Segment Start: Dataset content

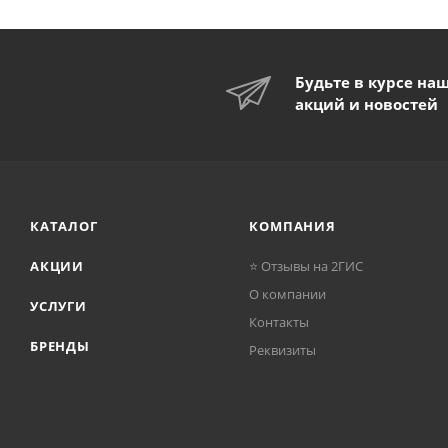
Будьте в курсе на
акций и новостей
КАТАЛОГ
КОМПАНИЯ
АКЦИИ
⭐ Отзывы на 2ГИС
О компании
УСЛУГИ
Контакты
БРЕНДЫ
Реквизиты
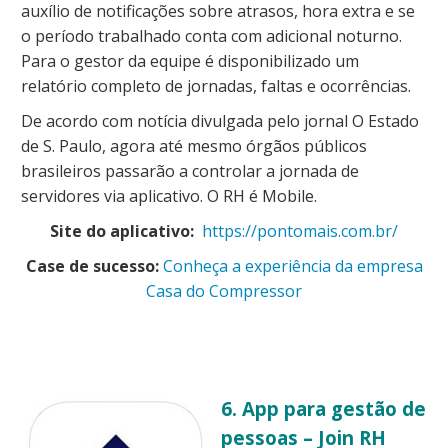
auxílio de notificações sobre atrasos, hora extra e se
o período trabalhado conta com adicional noturno.
Para o gestor da equipe é disponibilizado um
relatório completo de jornadas, faltas e ocorrências.
De acordo com notícia divulgada pelo jornal O Estado
de S. Paulo, agora até mesmo órgãos públicos
brasileiros passarão a controlar a jornada de
servidores via aplicativo. O RH é Mobile.
Site do aplicativo:
https://pontomais.com.br/
Case de sucesso:
Conheça a experiência da empresa
Casa do Compressor
6. App para gestão de
pessoas – Join RH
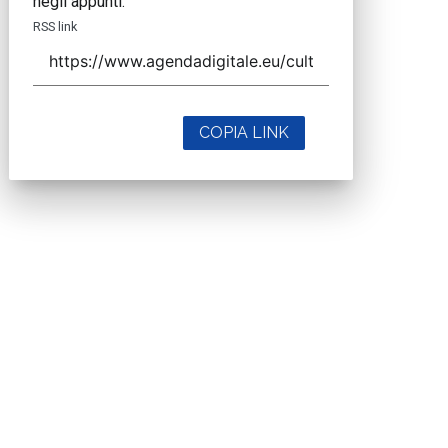
negli appunti.
RSS link
COPIA LINK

Segment End: Dataset content

→ Work instruction:
Copy exactly the lines that run from the one containing "Casa do Compressor" to the last line of the records, both included, and leave out every picture.

→ Response below:
Casa do Compressor
6. App para gestão de
pessoas – Join RH
negli appunti.
RSS link
COPIA LINK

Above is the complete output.